(Entradas guardadas)
··········
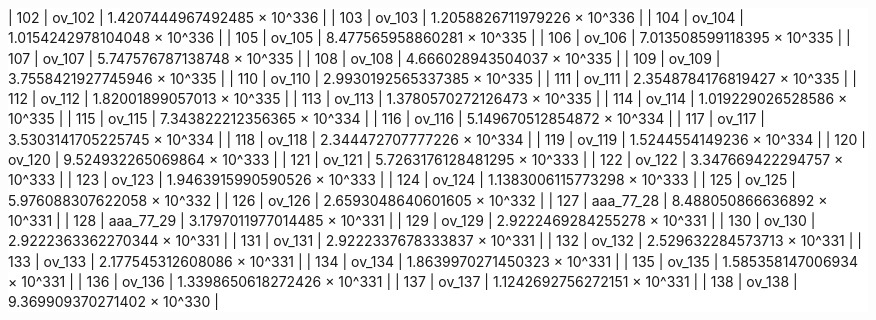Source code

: | 102 | ov_102 | 1.4207444967492485 × 10^336 |
| 103 | ov_103 | 1.2058826711979226 × 10^336 |
| 104 | ov_104 | 1.0154242978104048 × 10^336 |
| 105 | ov_105 | 8.477565958860281 × 10^335 |
| 106 | ov_106 | 7.013508599118395 × 10^335 |
| 107 | ov_107 | 5.747576787138748 × 10^335 |
| 108 | ov_108 | 4.666028943504037 × 10^335 |
| 109 | ov_109 | 3.7558421927745946 × 10^335 |
| 110 | ov_110 | 2.9930192565337385 × 10^335 |
| 111 | ov_111 | 2.3548784176819427 × 10^335 |
| 112 | ov_112 | 1.82001899057013 × 10^335 |
| 113 | ov_113 | 1.3780570272126473 × 10^335 |
| 114 | ov_114 | 1.019229026528586 × 10^335 |
| 115 | ov_115 | 7.343822212356365 × 10^334 |
| 116 | ov_116 | 5.149670512854872 × 10^334 |
| 117 | ov_117 | 3.5303141705225745 × 10^334 |
| 118 | ov_118 | 2.344472707777226 × 10^334 |
| 119 | ov_119 | 1.5244554149236 × 10^334 |
| 120 | ov_120 | 9.524932265069864 × 10^333 |
| 121 | ov_121 | 5.7263176128481295 × 10^333 |
| 122 | ov_122 | 3.347669422294757 × 10^333 |
| 123 | ov_123 | 1.9463915990590526 × 10^333 |
| 124 | ov_124 | 1.1383006115773298 × 10^333 |
| 125 | ov_125 | 5.976088307622058 × 10^332 |
| 126 | ov_126 | 2.6593048640601605 × 10^332 |
| 127 | aaa_77_28 | 8.488050866636892 × 10^331 |
| 128 | aaa_77_29 | 3.1797011977014485 × 10^331 |
| 129 | ov_129 | 2.9222469284255278 × 10^331 |
| 130 | ov_130 | 2.9222363362270344 × 10^331 |
| 131 | ov_131 | 2.9222337678333837 × 10^331 |
| 132 | ov_132 | 2.529632284573713 × 10^331 |
| 133 | ov_133 | 2.177545312608086 × 10^331 |
| 134 | ov_134 | 1.8639970271450323 × 10^331 |
| 135 | ov_135 | 1.585358147006934 × 10^331 |
| 136 | ov_136 | 1.3398650618272426 × 10^331 |
| 137 | ov_137 | 1.1242692756272151 × 10^331 |
| 138 | ov_138 | 9.369909370271402 × 10^330 |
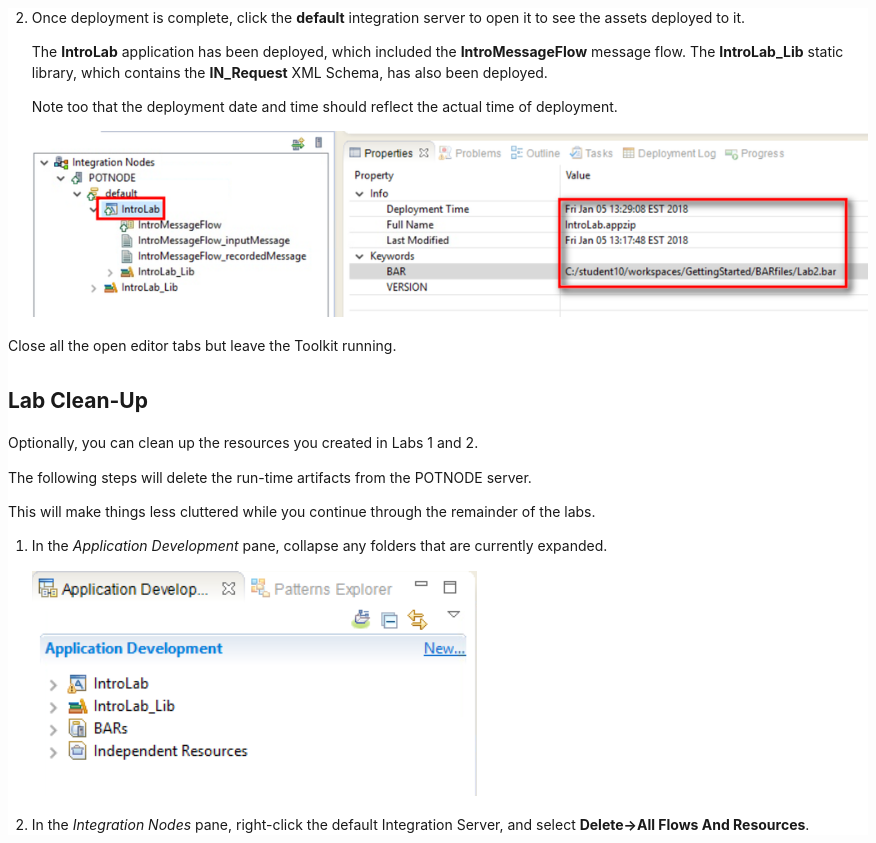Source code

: 2.  Once deployment is complete, click the **default** integration server to open it to see the assets deployed to it.

    The **IntroLab** application has been deployed, which included the **IntroMessageFlow** message flow. The **IntroLab\_Lib** static library, which contains the **IN\_Request** XML Schema, has also been deployed.

    Note too that the deployment date and time should reflect the actual time of deployment.

	![](./images/tkNewBarFile11.png)
  
Close all the open editor tabs but leave the Toolkit running.

<span id="_Toc424278914" class="anchor"></span>


Lab Clean-Up
------------

Optionally, you can clean up the resources you created in Labs 1 and 2.

The following steps will delete the run-time artifacts from the POTNODE server.

This will make things less cluttered while you continue through the remainder of the labs.

1.  In the *Application Development* pane, collapse any folders that are currently expanded.

	![](./images/tkCleanUp1.png)
  
1.  In the *Integration Nodes* pane, right-click the default Integration Server, and select **Delete-&gt;All Flows And Resources**.
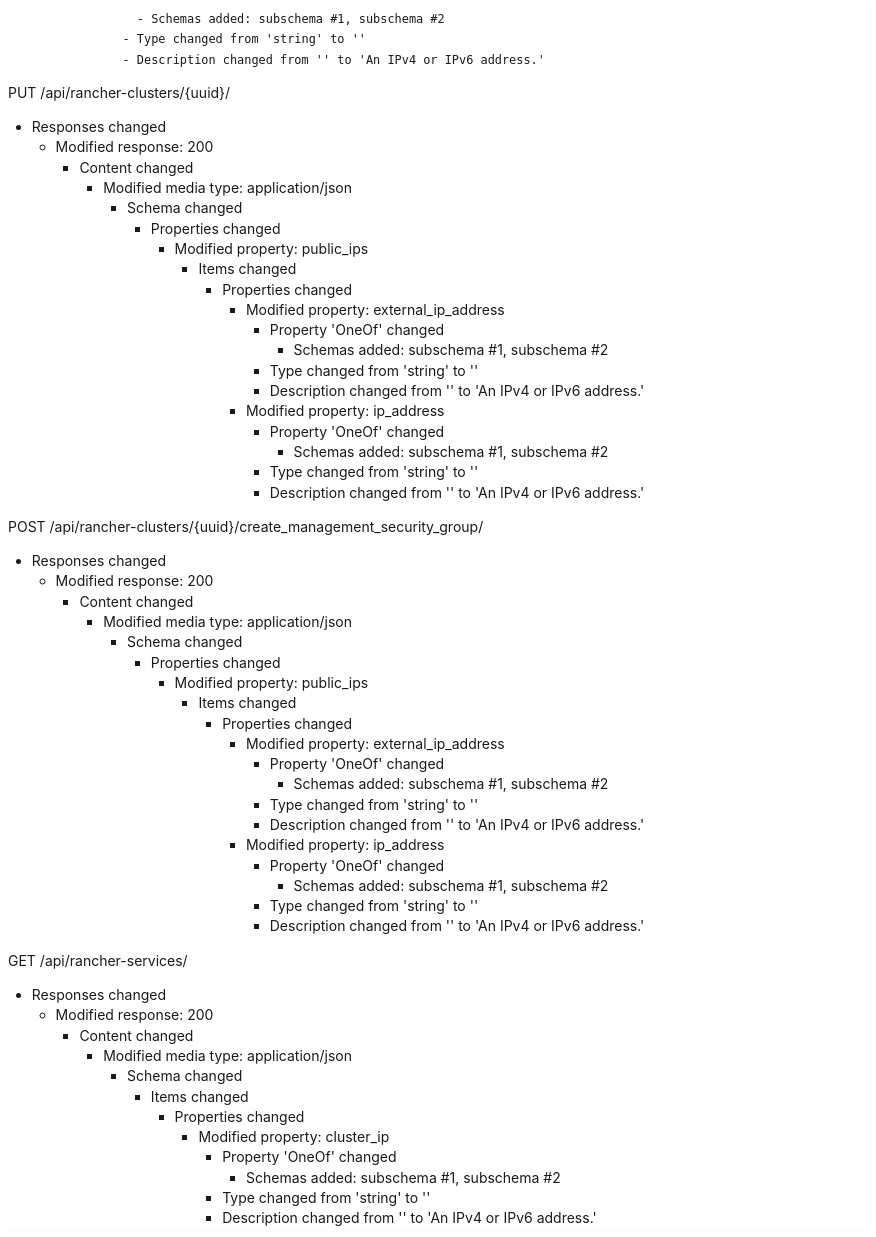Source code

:                       - Schemas added: subschema #1, subschema #2
                    - Type changed from 'string' to ''
                    - Description changed from '' to 'An IPv4 or IPv6 address.'

PUT /api/rancher-clusters/{uuid}/

- Responses changed
  - Modified response: 200
    - Content changed
      - Modified media type: application/json
        - Schema changed
          - Properties changed
            - Modified property: public_ips
              - Items changed
                - Properties changed
                  - Modified property: external_ip_address
                    - Property 'OneOf' changed
                      - Schemas added: subschema #1, subschema #2
                    - Type changed from 'string' to ''
                    - Description changed from '' to 'An IPv4 or IPv6 address.'
                  - Modified property: ip_address
                    - Property 'OneOf' changed
                      - Schemas added: subschema #1, subschema #2
                    - Type changed from 'string' to ''
                    - Description changed from '' to 'An IPv4 or IPv6 address.'

POST /api/rancher-clusters/{uuid}/create_management_security_group/

- Responses changed
  - Modified response: 200
    - Content changed
      - Modified media type: application/json
        - Schema changed
          - Properties changed
            - Modified property: public_ips
              - Items changed
                - Properties changed
                  - Modified property: external_ip_address
                    - Property 'OneOf' changed
                      - Schemas added: subschema #1, subschema #2
                    - Type changed from 'string' to ''
                    - Description changed from '' to 'An IPv4 or IPv6 address.'
                  - Modified property: ip_address
                    - Property 'OneOf' changed
                      - Schemas added: subschema #1, subschema #2
                    - Type changed from 'string' to ''
                    - Description changed from '' to 'An IPv4 or IPv6 address.'

GET /api/rancher-services/

- Responses changed
  - Modified response: 200
    - Content changed
      - Modified media type: application/json
        - Schema changed
          - Items changed
            - Properties changed
              - Modified property: cluster_ip
                - Property 'OneOf' changed
                  - Schemas added: subschema #1, subschema #2
                - Type changed from 'string' to ''
                - Description changed from '' to 'An IPv4 or IPv6 address.'
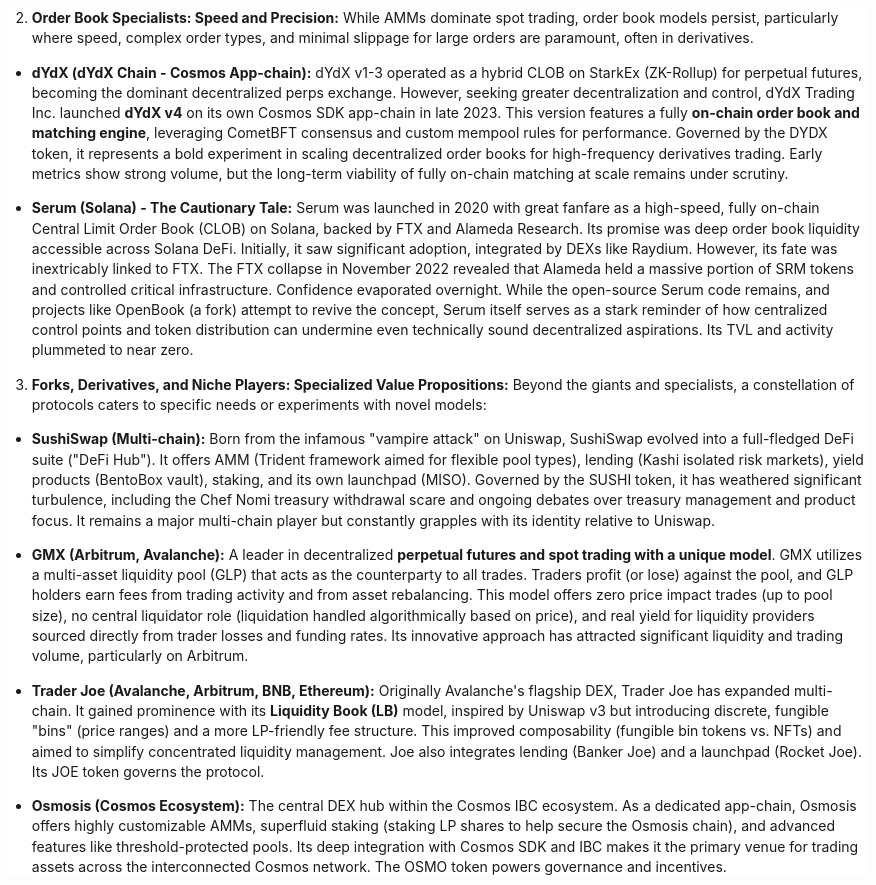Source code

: 2.  **Order Book Specialists: Speed and Precision:** While AMMs dominate spot trading, order book models persist, particularly where speed, complex order types, and minimal slippage for large orders are paramount, often in derivatives.

*   **dYdX (dYdX Chain - Cosmos App-chain):** dYdX v1-3 operated as a hybrid CLOB on StarkEx (ZK-Rollup) for perpetual futures, becoming the dominant decentralized perps exchange. However, seeking greater decentralization and control, dYdX Trading Inc. launched **dYdX v4** on its own Cosmos SDK app-chain in late 2023. This version features a fully **on-chain order book and matching engine**, leveraging CometBFT consensus and custom mempool rules for performance. Governed by the DYDX token, it represents a bold experiment in scaling decentralized order books for high-frequency derivatives trading. Early metrics show strong volume, but the long-term viability of fully on-chain matching at scale remains under scrutiny.

*   **Serum (Solana) - The Cautionary Tale:** Serum was launched in 2020 with great fanfare as a high-speed, fully on-chain Central Limit Order Book (CLOB) on Solana, backed by FTX and Alameda Research. Its promise was deep order book liquidity accessible across Solana DeFi. Initially, it saw significant adoption, integrated by DEXs like Raydium. However, its fate was inextricably linked to FTX. The FTX collapse in November 2022 revealed that Alameda held a massive portion of SRM tokens and controlled critical infrastructure. Confidence evaporated overnight. While the open-source Serum code remains, and projects like OpenBook (a fork) attempt to revive the concept, Serum itself serves as a stark reminder of how centralized control points and token distribution can undermine even technically sound decentralized aspirations. Its TVL and activity plummeted to near zero.

3.  **Forks, Derivatives, and Niche Players: Specialized Value Propositions:** Beyond the giants and specialists, a constellation of protocols caters to specific needs or experiments with novel models:

*   **SushiSwap (Multi-chain):** Born from the infamous "vampire attack" on Uniswap, SushiSwap evolved into a full-fledged DeFi suite ("DeFi Hub"). It offers AMM (Trident framework aimed for flexible pool types), lending (Kashi isolated risk markets), yield products (BentoBox vault), staking, and its own launchpad (MISO). Governed by the SUSHI token, it has weathered significant turbulence, including the Chef Nomi treasury withdrawal scare and ongoing debates over treasury management and product focus. It remains a major multi-chain player but constantly grapples with its identity relative to Uniswap.

*   **GMX (Arbitrum, Avalanche):** A leader in decentralized **perpetual futures and spot trading with a unique model**. GMX utilizes a multi-asset liquidity pool (GLP) that acts as the counterparty to all trades. Traders profit (or lose) against the pool, and GLP holders earn fees from trading activity and from asset rebalancing. This model offers zero price impact trades (up to pool size), no central liquidator role (liquidation handled algorithmically based on price), and real yield for liquidity providers sourced directly from trader losses and funding rates. Its innovative approach has attracted significant liquidity and trading volume, particularly on Arbitrum.

*   **Trader Joe (Avalanche, Arbitrum, BNB, Ethereum):** Originally Avalanche's flagship DEX, Trader Joe has expanded multi-chain. It gained prominence with its **Liquidity Book (LB)** model, inspired by Uniswap v3 but introducing discrete, fungible "bins" (price ranges) and a more LP-friendly fee structure. This improved composability (fungible bin tokens vs. NFTs) and aimed to simplify concentrated liquidity management. Joe also integrates lending (Banker Joe) and a launchpad (Rocket Joe). Its JOE token governs the protocol.

*   **Osmosis (Cosmos Ecosystem):** The central DEX hub within the Cosmos IBC ecosystem. As a dedicated app-chain, Osmosis offers highly customizable AMMs, superfluid staking (staking LP shares to help secure the Osmosis chain), and advanced features like threshold-protected pools. Its deep integration with Cosmos SDK and IBC makes it the primary venue for trading assets across the interconnected Cosmos network. The OSMO token powers governance and incentives.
··········
> [Actividad]:
Presenta como una lista JSON de cadenas, con una cadena por línea y sin las líneas en blanco, el tramo que empieza en la línea que contiene "Optionally, you can" y termina en la que contiene "are currently expanded.", ambas incluidas.

> [Resultado del ejercicio]:
[
  "Optionally, you can clean up the resources you created in Labs 1 and 2.",
  "The following steps will delete the run-time artifacts from the POTNODE server.",
  "This will make things less cluttered while you continue through the remainder of the labs.",
  "1.  In the *Application Development* pane, collapse any folders that are currently expanded."
]